Master Sommelier & Cofounder, Corkbuzz
New York, NY/Charlotte, NC
Photo: Katrín Björk
Laura Maniec opened Corkbuzz's first location in 2011, two years after becoming one of just 18 female Master Sommeliers in the world at that time. Since then, the game-changing wine and small-plates studio has grown to a mini empire that includes outlets in New York's Chelsea Market and Charlotte, North Carolina. And that's not all. "I'm working on a new project called The Weekly Tasting, where a series of four-bottle packs of wine gets delivered to your door," she says. "It's a really exciting way to try new wines, geared toward people who want to break out of their comfort zone and learn about wines they would otherwise have not tried on their own.”
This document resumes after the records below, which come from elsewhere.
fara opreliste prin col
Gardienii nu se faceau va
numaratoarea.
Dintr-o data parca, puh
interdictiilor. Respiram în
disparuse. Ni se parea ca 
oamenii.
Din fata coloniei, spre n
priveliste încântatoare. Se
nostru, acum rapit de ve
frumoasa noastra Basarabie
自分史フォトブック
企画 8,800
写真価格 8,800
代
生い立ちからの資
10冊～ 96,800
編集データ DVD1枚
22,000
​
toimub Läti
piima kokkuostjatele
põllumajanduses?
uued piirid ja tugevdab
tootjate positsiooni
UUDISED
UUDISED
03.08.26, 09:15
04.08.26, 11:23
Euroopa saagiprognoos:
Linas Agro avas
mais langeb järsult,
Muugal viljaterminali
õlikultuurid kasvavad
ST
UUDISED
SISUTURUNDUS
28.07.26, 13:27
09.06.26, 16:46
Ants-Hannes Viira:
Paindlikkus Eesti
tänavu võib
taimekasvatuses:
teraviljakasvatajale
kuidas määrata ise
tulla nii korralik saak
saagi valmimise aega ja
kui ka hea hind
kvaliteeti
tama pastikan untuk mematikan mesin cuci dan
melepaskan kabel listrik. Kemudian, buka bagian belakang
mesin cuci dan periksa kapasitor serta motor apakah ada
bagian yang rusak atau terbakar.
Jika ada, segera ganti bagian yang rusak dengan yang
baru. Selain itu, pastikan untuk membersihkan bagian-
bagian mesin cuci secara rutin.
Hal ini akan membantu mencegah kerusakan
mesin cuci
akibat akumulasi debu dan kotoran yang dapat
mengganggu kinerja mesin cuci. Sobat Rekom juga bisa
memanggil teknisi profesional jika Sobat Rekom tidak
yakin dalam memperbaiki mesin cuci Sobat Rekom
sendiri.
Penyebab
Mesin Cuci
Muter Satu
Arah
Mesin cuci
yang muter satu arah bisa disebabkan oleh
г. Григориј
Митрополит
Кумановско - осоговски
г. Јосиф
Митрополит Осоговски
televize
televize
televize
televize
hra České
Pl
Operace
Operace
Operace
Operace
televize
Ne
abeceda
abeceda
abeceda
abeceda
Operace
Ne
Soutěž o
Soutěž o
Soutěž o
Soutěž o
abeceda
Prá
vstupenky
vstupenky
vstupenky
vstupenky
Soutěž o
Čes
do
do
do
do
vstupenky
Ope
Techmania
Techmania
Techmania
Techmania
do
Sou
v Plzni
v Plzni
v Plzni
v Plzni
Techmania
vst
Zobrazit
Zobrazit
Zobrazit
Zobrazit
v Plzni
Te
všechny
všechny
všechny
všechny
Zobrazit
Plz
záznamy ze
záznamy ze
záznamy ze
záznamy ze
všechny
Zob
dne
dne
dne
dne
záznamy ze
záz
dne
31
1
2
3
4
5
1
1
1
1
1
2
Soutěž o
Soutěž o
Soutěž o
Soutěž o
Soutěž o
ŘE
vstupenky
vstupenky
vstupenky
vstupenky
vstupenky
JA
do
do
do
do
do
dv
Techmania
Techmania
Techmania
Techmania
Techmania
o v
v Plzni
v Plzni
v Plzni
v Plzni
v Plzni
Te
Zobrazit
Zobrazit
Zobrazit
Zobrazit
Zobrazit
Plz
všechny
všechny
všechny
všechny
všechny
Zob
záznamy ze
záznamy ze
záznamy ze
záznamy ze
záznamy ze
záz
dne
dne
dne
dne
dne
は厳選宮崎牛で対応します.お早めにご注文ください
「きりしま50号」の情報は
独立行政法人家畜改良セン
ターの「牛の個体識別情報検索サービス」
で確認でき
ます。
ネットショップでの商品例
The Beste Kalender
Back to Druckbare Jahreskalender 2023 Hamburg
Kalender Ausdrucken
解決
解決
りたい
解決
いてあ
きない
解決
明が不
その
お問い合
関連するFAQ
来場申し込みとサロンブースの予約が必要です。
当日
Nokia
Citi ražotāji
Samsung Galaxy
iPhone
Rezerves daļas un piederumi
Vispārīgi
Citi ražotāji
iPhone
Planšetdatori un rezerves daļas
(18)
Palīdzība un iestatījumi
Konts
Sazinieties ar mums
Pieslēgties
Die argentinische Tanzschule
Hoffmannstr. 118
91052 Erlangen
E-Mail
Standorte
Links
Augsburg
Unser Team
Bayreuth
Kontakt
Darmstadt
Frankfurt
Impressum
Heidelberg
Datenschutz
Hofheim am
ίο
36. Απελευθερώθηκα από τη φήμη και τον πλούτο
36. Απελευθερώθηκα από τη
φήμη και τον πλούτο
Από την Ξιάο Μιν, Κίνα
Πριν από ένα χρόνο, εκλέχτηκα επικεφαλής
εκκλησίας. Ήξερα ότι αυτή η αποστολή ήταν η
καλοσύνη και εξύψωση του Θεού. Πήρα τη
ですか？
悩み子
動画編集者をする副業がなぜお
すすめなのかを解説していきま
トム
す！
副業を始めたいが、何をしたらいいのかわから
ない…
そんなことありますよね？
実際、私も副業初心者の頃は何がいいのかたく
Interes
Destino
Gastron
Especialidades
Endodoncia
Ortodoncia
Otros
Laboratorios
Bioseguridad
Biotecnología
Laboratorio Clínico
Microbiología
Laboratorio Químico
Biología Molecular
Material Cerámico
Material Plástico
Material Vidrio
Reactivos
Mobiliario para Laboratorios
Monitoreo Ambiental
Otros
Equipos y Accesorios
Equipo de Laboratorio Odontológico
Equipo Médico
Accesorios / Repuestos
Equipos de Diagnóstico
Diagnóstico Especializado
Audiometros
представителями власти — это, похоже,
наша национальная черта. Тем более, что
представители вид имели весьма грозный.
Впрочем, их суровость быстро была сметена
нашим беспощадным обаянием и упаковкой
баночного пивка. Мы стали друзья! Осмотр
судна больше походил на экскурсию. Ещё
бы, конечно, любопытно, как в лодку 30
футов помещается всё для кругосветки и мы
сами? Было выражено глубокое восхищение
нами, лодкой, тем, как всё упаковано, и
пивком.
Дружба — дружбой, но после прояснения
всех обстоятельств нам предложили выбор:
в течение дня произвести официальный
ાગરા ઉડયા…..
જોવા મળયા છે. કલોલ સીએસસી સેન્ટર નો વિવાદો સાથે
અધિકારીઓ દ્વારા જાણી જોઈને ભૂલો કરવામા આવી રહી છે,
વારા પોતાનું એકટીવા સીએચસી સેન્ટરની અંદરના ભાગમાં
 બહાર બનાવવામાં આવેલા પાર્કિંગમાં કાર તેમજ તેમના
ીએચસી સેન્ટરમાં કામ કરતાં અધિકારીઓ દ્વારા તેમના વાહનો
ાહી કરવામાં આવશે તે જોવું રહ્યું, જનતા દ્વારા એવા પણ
Winemaker, Field Recordings Wine
Paso Robles, CA
Photo: Jennifer Olson
Wine? In a can? If you ask Field Recordings' Andrew Jones, pushing the boundaries of what wine can look like and how it can be enjoyed is just an extension of his lifelong love of the grape. Jones's forward-thinking approach to winemaking goes hand in hand with his commitment to small farming, a refreshing departure from where he's worried his industry is heading. "The family winery seems to be slowly fading away as the big players keep acquiring and consolidating things," he says. "I'm hoping wine goes in a good direction as it becomes more a part of our culture, but in general, we have a lot of work ahead." Good thing he's up for it.
Wine Director, République
Los Angeles, CA
Photo: DYLAN + JENI
Though she hasn't been in the industry as long as some, the 33-year-old high school history teacher-turned-République wine director dubbed "one of the most influential Latina sommeliers in the country" by the L.A. Times, has already made quite a splash within L.A.'s booming dining scene. "The face of Los Angeles wine has completely changed, but it’s also changed because the face of the restaurant industry has changed," she notes. "There’s been more of a drive for more sommeliers, and it’s a pretty diverse group. The move toward casual high end seems to be continuing, with really great beverage programs and food, but without fussy service. The people here have a lot of passion and are really taking the next step seriously."
CEO, Love Cork Screw
Photo: Jason Little
In today's world, the number of Caucasian wine professionals still far outweighs African Americans, and rectifying that statistic has been one of the central forces driving Chrishon Lampley's 20+-year career as an entrepreneur. She started Love Cork Screw after a devastating structural accident destroyed her award-winning South Loop bar, Three Peas Art Lounge. First came a blog, and as her readership exploded, LCS became a radio show and, finally, a full-blown wine business. Lampley's company, now a licensed wholesaler and importer with a seven-state reach, also produces several different varietals under the Love Cork Screw name. As if that weren't enough, she also sells handmade scented candles. "I'm an extrovert, so I enjoy being around people—and drinking wine, of course. So I just combined the two!" she explains. "It's created an unexpected platform for me to inspire other entrepreneurs and learn from them. The connections are priceless."